Norm Shinkle, the man on the Michigan Board of Canvassers who wanted to throw out my vote, and the vote of more than 5 million other Michiganders, in order to install a dictator. Never forget.

Just a few days ago, it didn’t seem that certain as all. Republicans in my state — people who I personally know, people whose offices were on the same floor as mine, people who I watched give grand speeches about the sanctity of the Constitution and the right to vote — were proposing to trash all 5-plus million votes cast in our state and to set up Trump as a dictator, or his family as some sort of de facto monarchy.

Just as alarming, there were — and still are — tens of millions of people in this nation who remain fully on board in with this plan.
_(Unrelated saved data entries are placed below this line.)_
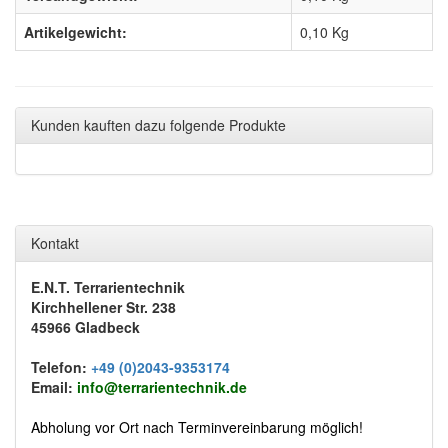
Artikelgewicht:
0,10
Kg
Kunden kauften dazu folgende Produkte
Kontakt
E.N.T. Terrarientechnik
Kirchhellener Str. 238
45966 Gladbeck
Telefon:
+49 (0)2043-9353174
Email:
info@terrarientechnik.de
Abholung vor Ort nach Terminvereinbarung möglich!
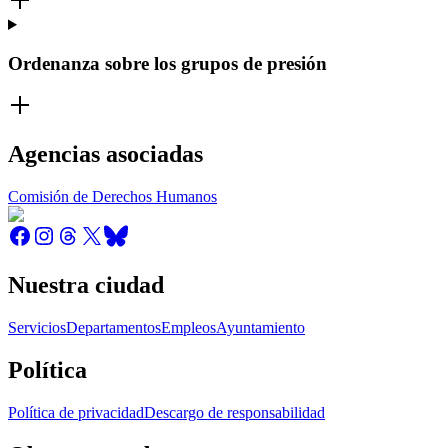
Ordenanza sobre los grupos de presión
Agencias asociadas
Comisión de Derechos Humanos
Nuestra ciudad
Servicios
Departamentos
Empleos
Ayuntamiento
Política
Política de privacidad
Descargo de responsabilidad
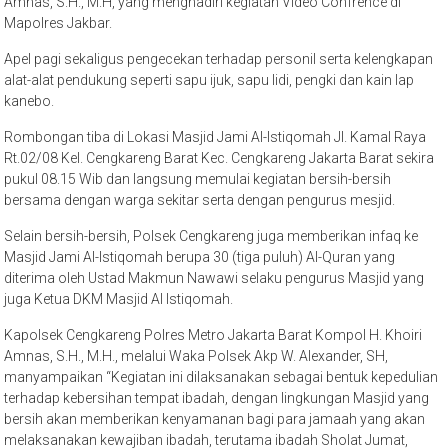
Amnas, S.H., M.H, yang menghadiri kegiatan Video Confrence di
Mapolres Jakbar.
Apel pagi sekaligus pengecekan terhadap personil serta kelengkapan
alat-alat pendukung seperti sapu ijuk, sapu lidi, pengki dan kain lap
kanebo.
Rombongan tiba di Lokasi Masjid Jami Al-Istiqomah Jl. Kamal Raya
Rt.02/08 Kel. Cengkareng Barat Kec. Cengkareng Jakarta Barat sekira
pukul 08.15 Wib dan langsung memulai kegiatan bersih-bersih
bersama dengan warga sekitar serta dengan pengurus mesjid.
Selain bersih-bersih, Polsek Cengkareng juga memberikan infaq ke
Masjid Jami Al-Istiqomah berupa 30 (tiga puluh) Al-Quran yang
diterima oleh Ustad Makmun Nawawi selaku pengurus Masjid yang
juga Ketua DKM Masjid Al Istiqomah.
Kapolsek Cengkareng Polres Metro Jakarta Barat Kompol H. Khoiri
Amnas, S.H., M.H., melalui Waka Polsek Akp W. Alexander, SH,
manyampaikan “Kegiatan ini dilaksanakan sebagai bentuk kepedulian
terhadap kebersihan tempat ibadah, dengan lingkungan Masjid yang
bersih akan memberikan kenyamanan bagi para jamaah yang akan
melaksanakan kewajiban ibadah, terutama ibadah Sholat Jumat,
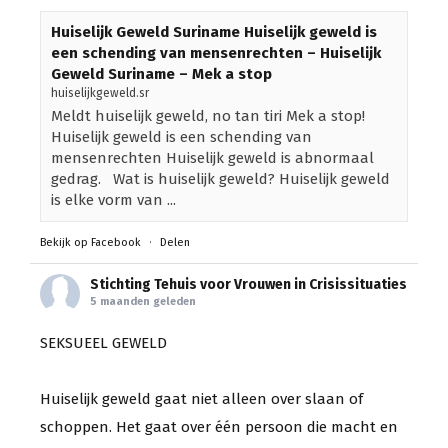
Huiselijk Geweld Suriname Huiselijk geweld is
een schending van mensenrechten – Huiselijk
Geweld Suriname – Mek a stop
huiselijkgeweld.sr
Meldt huiselijk geweld, no tan tiri Mek a stop!
Huiselijk geweld is een schending van
mensenrechten Huiselijk geweld is abnormaal
gedrag. Wat is huiselijk geweld? Huiselijk geweld
is elke vorm van ...
Bekijk op Facebook
·
Delen
Stichting Tehuis voor Vrouwen in Crisissituaties
5 maanden geleden
SEKSUEEL GEWELD
Huiselijk geweld gaat niet alleen over slaan of
schoppen. Het gaat over één persoon die macht en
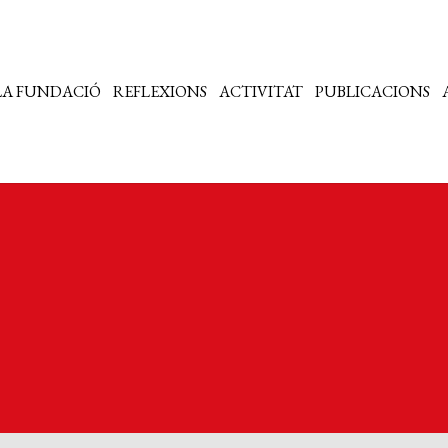
LA FUNDACIÓ
REFLEXIONS
ACTIVITAT
PUBLICACIONS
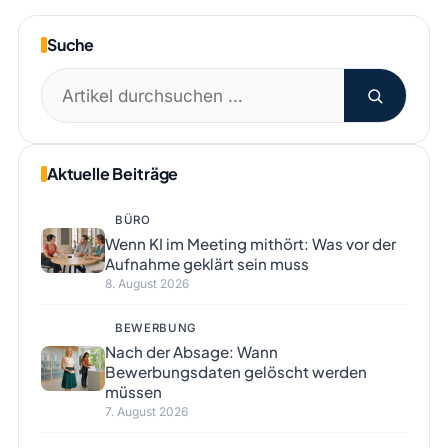
Suche
Suchen
nach:
Aktuelle Beiträge
BÜRO
Wenn KI im Meeting mithört: Was vor der
Aufnahme geklärt sein muss
8. August 2026
BEWERBUNG
Nach der Absage: Wann
Bewerbungsdaten gelöscht werden
müssen
7. August 2026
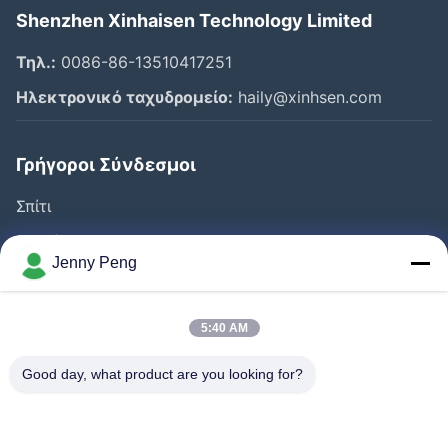
Shenzhen Xinhaisen Technology Limited
Τηλ.:
0086-86-13510417251
Ηλεκτρονικό ταχυδρομείο:
haily@xinhsen.com
Γρήγοροι Σύνδεσμοι
Σπίτι
Προϊόντα
Jenny Peng
Βίντεο
Σχετικά Με Εμάς
5:40 AM
Γύρος Εργοστασίων
Good day, what product are you looking for?
Έλεγχος Ποιότητας
Επαφή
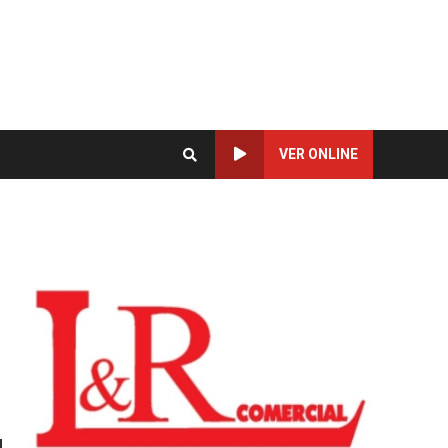
VER ONLINE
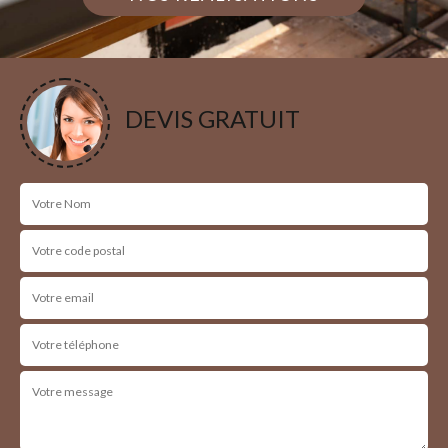
DEVIS GRATUIT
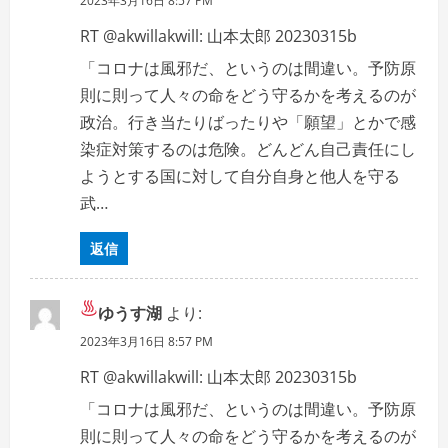
2023年3月16日 8:57 PM
RT @akwillakwill: 山本太郎 20230315b
「コロナは風邪だ、というのは間違い。予防原
則に則って人々の命をどう守るかを考えるのが
政治。行き当たりばったりや「願望」とかで感
染症対策するのは危険。どんどん自己責任にし
ようとする国に対して自分自身と他人を守る
武…
返信
ゆうす湖
より:
2023年3月16日 8:57 PM
RT @akwillakwill: 山本太郎 20230315b
「コロナは風邪だ、というのは間違い。予防原
則に則って人々の命をどう守るかを考えるのが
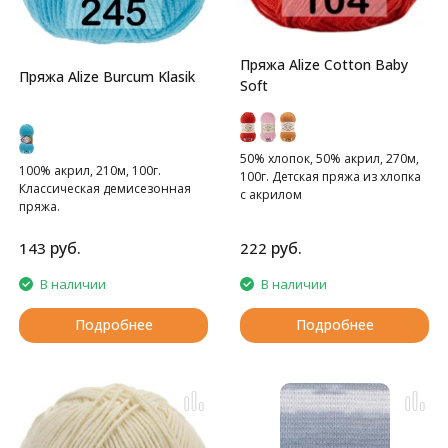
Пряжа Alize Cotton Baby
Пряжа Alize Burcum Klasik
Soft
50% хлопок, 50% акрил, 270м,
100% акрил, 210м, 100г.
100г. Детская пряжа из хлопка
Классическая демисезонная
с акрилом
пряжа.
руб.
руб.
143
222
В наличии
В наличии
Подробнее
Подробнее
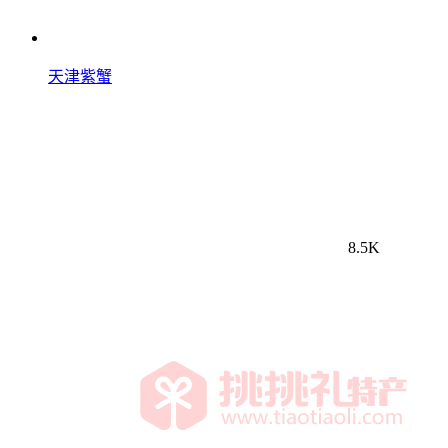
天津紫蟹
8.5K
They don’t wear orange this time. They wear red.

I had flirted with the idea of writing up some 99 complaints against the Republican Party and tacking them to the door of the Michigan Republican Party, a la Martin Luther, but it was my long-suffering wife who held me back. And good thing she did, for sake of my employment.

But in that moment, I was one with Spinoza, one with every person who has ever cried out against the barbarity of a government that seeks power for nothing but the sake of having power. It’s good company to keep. And that company requires us to do more than to make grand gestures inside our homes. It requires us to keep fighting, even when the times are good, until a day someday comes when the world we live in lives up to the ideal in our heart.